DATA RECORDS:
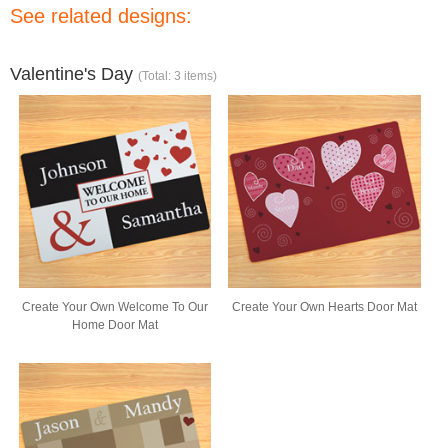
See related designs:
Valentine's Day
(Total: 3 items)
Create Your Own Welcome To Our
Create Your Own Hearts Door Mat
Home Door Mat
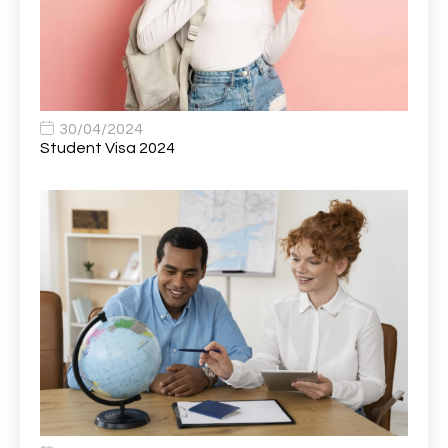
Bank Healthcare Support Worker
1
Bar & Hospitality Assistant
1
Bar Staff
1
30/04/2024
Barista
5
Student Visa 2024
Basic Scaffolder
1
BDUK Finance Systems Integration Lead
1
Benefits Communications Senior Analyst
1
Billing / Accounts Receivable Analyst
1
Biomedical Scientist / Microbiology /Band 6/
1
Biomedical Scientist in Medical Microbiology
1
Body & Paint Technician
1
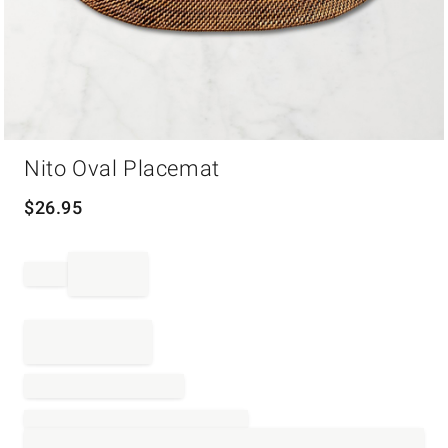
Item
Nito Oval Placemat
1
of
1
$
26.95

WHAT IS EXPECTED:
Go through the material above and return each line that holds the word "Your".

RESULT OF THE EXERCISE:
Create Your Own Welcome To Our
Create Your Own Hearts Door Mat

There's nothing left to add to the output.